Given text —
________
This last choreography has the flavor of the above-mentioned Southwest pueblo cultures as a Shaman, confidently interpreted by Ben Schultz, guides the sacrifice required for a propitious spring. Men and women dance in separate groups, the stage is not very big and the masterfully Graham organized structure of this work suffers a bit because of that, even though it acquires an intimate touch it did not have. When the Shaman chooses his victim, it is a striking moment of despair and revelation: she is on her partner's shoulders and is almost abruptly taken away from him. Xiaochuan Xie dances a belligerent Chosen One, even when she is overtaken by the Shaman’s controlling power. I reckon she will get even better with time and the experience needed for this role.
The stage is now empty, people start moving away, a nice walk awaits us to get out of Villa Adriana, the best closure for this vital ritual.
________
Check your understanding —
1. According to the dance review, who plays the Shaman?
2. Update the dance review by writing out the passage between "This last choreography" and "for this role.", inclusive, with "belligerent" replaced by "defiant".

Entries supplied —
________
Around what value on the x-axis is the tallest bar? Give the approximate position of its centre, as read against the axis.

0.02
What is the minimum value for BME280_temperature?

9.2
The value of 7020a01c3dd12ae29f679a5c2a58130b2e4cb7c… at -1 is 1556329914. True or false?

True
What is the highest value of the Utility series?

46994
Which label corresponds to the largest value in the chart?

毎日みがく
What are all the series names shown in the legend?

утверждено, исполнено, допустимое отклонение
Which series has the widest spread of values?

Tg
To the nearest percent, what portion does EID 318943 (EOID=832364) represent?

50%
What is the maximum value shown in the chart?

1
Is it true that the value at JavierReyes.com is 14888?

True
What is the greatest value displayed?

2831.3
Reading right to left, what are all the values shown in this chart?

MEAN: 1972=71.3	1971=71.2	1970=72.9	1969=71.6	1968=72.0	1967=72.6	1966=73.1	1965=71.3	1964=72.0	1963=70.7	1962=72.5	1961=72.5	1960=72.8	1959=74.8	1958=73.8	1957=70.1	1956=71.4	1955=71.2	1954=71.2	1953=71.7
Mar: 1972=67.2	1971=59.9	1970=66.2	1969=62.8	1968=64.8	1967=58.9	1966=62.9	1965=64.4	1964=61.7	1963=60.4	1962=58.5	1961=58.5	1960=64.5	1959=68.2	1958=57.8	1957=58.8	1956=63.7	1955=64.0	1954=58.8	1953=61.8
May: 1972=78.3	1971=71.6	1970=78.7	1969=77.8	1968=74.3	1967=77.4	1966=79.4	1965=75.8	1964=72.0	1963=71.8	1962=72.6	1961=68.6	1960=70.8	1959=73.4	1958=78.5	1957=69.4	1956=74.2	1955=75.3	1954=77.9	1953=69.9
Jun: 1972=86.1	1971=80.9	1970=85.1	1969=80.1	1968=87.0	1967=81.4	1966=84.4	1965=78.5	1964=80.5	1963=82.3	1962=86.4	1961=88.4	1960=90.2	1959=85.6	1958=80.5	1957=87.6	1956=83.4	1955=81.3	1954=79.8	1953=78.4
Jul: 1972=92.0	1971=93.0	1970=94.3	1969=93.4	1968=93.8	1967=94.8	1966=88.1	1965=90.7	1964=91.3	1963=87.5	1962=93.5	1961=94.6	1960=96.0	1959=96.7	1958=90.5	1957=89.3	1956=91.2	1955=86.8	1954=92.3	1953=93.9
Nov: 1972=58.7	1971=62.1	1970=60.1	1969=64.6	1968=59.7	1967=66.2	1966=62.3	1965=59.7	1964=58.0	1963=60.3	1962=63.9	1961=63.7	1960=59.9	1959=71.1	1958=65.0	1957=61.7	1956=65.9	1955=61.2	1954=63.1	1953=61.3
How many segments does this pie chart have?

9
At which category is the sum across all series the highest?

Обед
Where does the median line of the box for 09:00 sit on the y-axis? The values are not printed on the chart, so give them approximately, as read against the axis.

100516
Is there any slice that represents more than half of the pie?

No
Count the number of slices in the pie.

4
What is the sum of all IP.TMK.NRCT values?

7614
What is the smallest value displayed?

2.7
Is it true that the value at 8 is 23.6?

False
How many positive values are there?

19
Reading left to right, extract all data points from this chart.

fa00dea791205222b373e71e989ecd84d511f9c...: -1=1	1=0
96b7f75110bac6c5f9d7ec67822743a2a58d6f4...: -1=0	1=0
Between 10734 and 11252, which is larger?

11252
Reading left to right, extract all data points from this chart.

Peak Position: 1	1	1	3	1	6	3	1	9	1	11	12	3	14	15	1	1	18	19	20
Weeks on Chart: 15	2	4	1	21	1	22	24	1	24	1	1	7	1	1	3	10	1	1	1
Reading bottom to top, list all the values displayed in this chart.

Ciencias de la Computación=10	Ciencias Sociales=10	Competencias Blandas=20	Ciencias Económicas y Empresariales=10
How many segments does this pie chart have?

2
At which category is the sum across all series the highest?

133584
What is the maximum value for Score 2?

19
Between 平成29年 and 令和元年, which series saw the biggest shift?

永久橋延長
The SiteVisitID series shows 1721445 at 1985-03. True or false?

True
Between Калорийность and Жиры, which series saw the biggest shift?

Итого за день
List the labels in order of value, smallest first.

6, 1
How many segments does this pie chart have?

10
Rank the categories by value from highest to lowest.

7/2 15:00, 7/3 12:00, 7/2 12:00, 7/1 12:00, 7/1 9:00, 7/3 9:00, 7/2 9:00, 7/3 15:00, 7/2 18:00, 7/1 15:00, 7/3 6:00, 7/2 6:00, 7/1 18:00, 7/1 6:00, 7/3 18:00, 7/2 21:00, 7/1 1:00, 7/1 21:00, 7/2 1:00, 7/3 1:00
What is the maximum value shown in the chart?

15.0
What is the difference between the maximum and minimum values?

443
________
Answers in order —
1. Ben Schultz

2.
This last choreography has the flavor of the above-mentioned Southwest pueblo cultures as a Shaman, confidently interpreted by Ben Schultz, guides the sacrifice required for a propitious spring. Men and women dance in separate groups, the stage is not very big and the masterfully Graham organized structure of this work suffers a bit because of that, even though it acquires an intimate touch it did not have. When the Shaman chooses his victim, it is a striking moment of despair and revelation: she is on her partner's shoulders and is almost abruptly taken away from him. Xiaochuan Xie dances a defiant Chosen One, even when she is overtaken by the Shaman’s controlling power. I reckon she will get even better with time and the experience needed for this role.